Последнее слово заставило меня напрячься. По всей форме, стало быть, для её удовлетворения также потребуется строжайшее следование правилам. Я-то надеялся, Кадеки угомонится! Ну и сволочь... Всё, попадётся под руку — пощады не дождётся!
— А поскольку жалоба поступила прямиком в Надзорный совет, сам понимаешь, я не мог ничего сделать.
Сокрушённо вздыхаешь, да? Мог, сотню раз мог сделать и очень многое! Только зачем стараться ради ненавидимого племянника?
— Ваши слова означают, что...
— Моё заступничество не помогло. Но слава богам, и провинность не слишком серьёзная... Тебе всего лишь нужно будет заплатить извинительную подать.
Всего лишь... Количество монет, указанное на вручённом листке, мало кому показалось бы внушительным, но только не мне. Пять с половиной «орлов». Обычная плата за проступок составляет четыре «орла», а тут накинуто ещё полтора за... «Намерение преступившего скрыть своё участие, подговорив свидетеля».
Всеблагая Мать, ну чем я ему помешал, а?! Можно сказать, только расчистил дорогу, утихомирив боль и облегчив задачу самому лекарю, они ведь орудуют «по живому», целители наши чародействующие, и им всё равно, что чувствует больной. Будто не понимают, что если человек находится в покое, куда легче подлатать его раны, чем если тело бьётся в лихорадке. Конечно, для «высоких» магов нет никакой ощутимой разницы, но «высокие» лечением и не промышляют.

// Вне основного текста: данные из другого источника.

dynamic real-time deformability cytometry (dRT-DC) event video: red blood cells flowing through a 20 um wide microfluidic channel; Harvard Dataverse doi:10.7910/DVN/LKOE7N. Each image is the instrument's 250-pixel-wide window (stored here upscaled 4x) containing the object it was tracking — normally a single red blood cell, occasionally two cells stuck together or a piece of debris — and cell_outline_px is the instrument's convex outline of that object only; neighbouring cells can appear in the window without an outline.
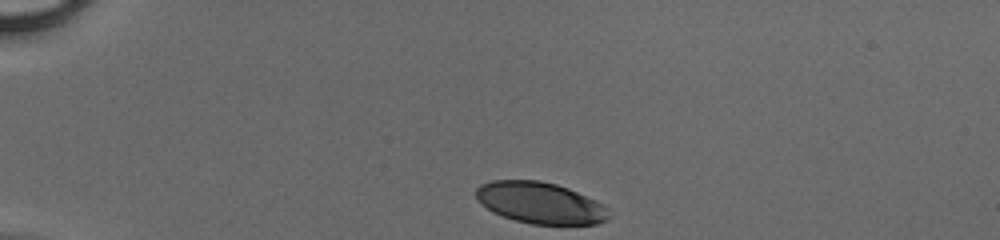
{"species": "human", "species_latin": "Homo sapiens", "temperature_condition": "cold", "stored_images_in_passage": 31, "camera_frame_rate_fps": 3000, "um_per_image_px": 0.085, "donor": {"sex": "male"}, "frame": {"image": 1, "passage_image": 1, "time_ms": 0.0, "image_size_px": [1000, 240], "cell_outline_px": [[608, 220], [596, 224], [532, 224], [516, 220], [492, 212], [480, 204], [476, 196], [476, 188], [480, 184], [492, 180], [540, 180], [556, 184], [568, 188], [596, 200], [604, 204], [608, 208]], "centroid_in_image_um": [45.91, 17.23], "position_along_channel_um": 39.1, "area_um2": 32.14}}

— И не тяни с оплатой. Не успеешь до праздника, не будешь допущен к своим занятиям ещё месяц после.
Ничего себе! Мало выставленной к уплате суммы, так и запрещают работать?! Нет, мне явно не везёт этим летом. Впрочем, как и всегда.
— Я могу идти?
— Конечно, конечно, не смею более тратить твоё бесценное время!
Но я не успел даже двинуться с места, как дверь в конце зала приоткрылась.
— Вы позволите, dyen Распорядитель?
Дядюшка расплылся в улыбке сборщика податей, набредшего на не посещённую ранее деревушку:
— Разумеется, мальчик мой! Входи скорее! Желаешь обрадовать меня своими успехами?
Мальчик... Здоровенький уже малышок, годами близкий к девятнадцати. Правда, выглядит весьма юным и, как любят твердить менестрели, «трепетным», но меня не проведёшь: странствие по лабиринту занавесей выдаёт возраст вошедшего.
Лёгкие пряди светлых волос, разлетающиеся в стороны от быстрого шага. Смущённый румянец на гладких щеках. Восторженно расширенные глаза цвета древесной коры. Миленький мальчик, весьма миленький, от девиц, жаждущих приголубить ребёнка, наверное, отбоя нет. Впрочем, находясь на попечении Анклава, этот малец вряд ли тратит время на удовольствия. Для начала нужно ведь выучиться, верно? А развлечения и учёба — вещи, плохо уживающиеся друг с другом. Хотя я искренне жалею, что потратил всю юность на корпение над книгами. Лучше бы ловил момент... А, ладно! Что было, то было, а что было, то прошло.
— Я хотел показать вам...
Запыхавшиеся мы, потому голос срывается. Или в лице Трэммина обрели замену любящему родителю? Но дядюшка хорош, слов нет. По-отечески терпелив и воодушевлён не менее чем пришедший к нему на поклон ученик.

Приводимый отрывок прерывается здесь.